Curiosamente anche la mascotte dei nostri mondiali si chiamava Ciao, avrebbero potuto chiamarla Bravo e sarebbe stato ugualmente un nome italiano famoso in tutto il mondo, ma forse pensavano che Bravo, Bravissimo e Adagio sono termini italiani famosi nel mondo solo fra i melomani mentre Ciao è Ciao. Avrebbero potuto anche disegnarla meglio ma lasciamo stare, lasciamo che rimanga Naranjito la migliore mascotte dei Mondiali di Calcio.

Sabato sera, Italia-Austria, la partita sta per finire e Totò Schillaci è in campo da pochi minuti. Anche lui segna di testa e vinciamo noi. Che estate bella che sta nascendo.

Una Estate Italiana che va avanti partita dopo partita con la nostra squadra che vince tutte le partite del girone, nell’ultima segnano Schillaci e Baggio.

Quel Mondiale di calcio vissuto per la prima volta nel pieno dell’adolescenza e giocato in Italia aveva una squadra dove c’erano Bergomi, Baresi, Maldini e Roberto Baggio. Premetto  che ho molto amici esperti di calcio, più esperti di me per cui non mi sbilancio più di tanto ma la sensazione che quella Nazionale lì fosse una delle più forti di sempre era forte e ancora rimane.

E tutti i giorni, tutti i giorni, fra la tv e la radio passava LA CANZONE.

Perché qui non stiamo parlando di calcio ma di canzoni e la canzone che ci fa dire che non le vediamo più quelle estati lì è una sola.
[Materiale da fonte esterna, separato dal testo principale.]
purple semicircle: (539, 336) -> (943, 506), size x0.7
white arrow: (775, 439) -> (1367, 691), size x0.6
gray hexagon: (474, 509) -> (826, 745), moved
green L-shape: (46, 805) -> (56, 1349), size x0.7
Forse non sarà una canzone 
a cambiare le regole del gioco 
ma voglio viverla così quest’avventura 
senza frontiere e con il cuore in gola

Potrei copiare tutto il testo di Un’estate italiana e finirla qui ma quell’Estate e quei Mondiali sembravano creati ad arte per essere i migliori di sempre e fin dagli ottavi ci regalavano partite memorabili come Germania Ovest-Olanda giocata a Milano, la città degli interisti Matthäus, Klinsmann e Brehme e dei milanisti Rijkaard, Van Basten e Gullit.
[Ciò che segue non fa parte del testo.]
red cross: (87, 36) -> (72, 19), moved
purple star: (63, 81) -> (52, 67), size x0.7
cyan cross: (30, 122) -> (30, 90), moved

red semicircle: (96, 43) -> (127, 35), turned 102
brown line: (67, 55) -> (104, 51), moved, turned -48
Tutti insieme a vederla, con i milanisti che tifavano Olanda, gli interisti che tifavano Germania e gli Juventini come me che aspettavano Italia-Uruguay il giorno dopo.

Ottavi, Quarti, le vinciamo tutte. L’ultimo giorno di giugno si chiude con Italia-Eire e si chiude un mese passato fra il calcio in TV e quello commentato in spiaggia.

Perché oltre ad avere vissuto da adolescente quel Mondiale giocato in Italia con una squadra magica ero anche a Fano. E Fano è sul mare.

Poi è arrivato Caniggia e ha rovinato tutto.

Ma il biondo cocainomane che sognava di essere un cosplay di Axl Rose potrà anche avere eliminato l’Italia dal Mondiale più bello di sempre ma non ha eliminato il ricordo di una Estate Italiana bella come poche e a distanza di 30 anni per me quella rimane una delle stagioni più importanti di sempre. Prova ne è che quando ho pensato a come chiamare una promozione estiva per il mio e-commerce ho scelto di chiamarla Estate Italiana.

E che questa del 2020 sia una estate all’insegna del Made in Italy non lo dico solo io con Reborn Ideas ma lo dice anche Vanity Fair.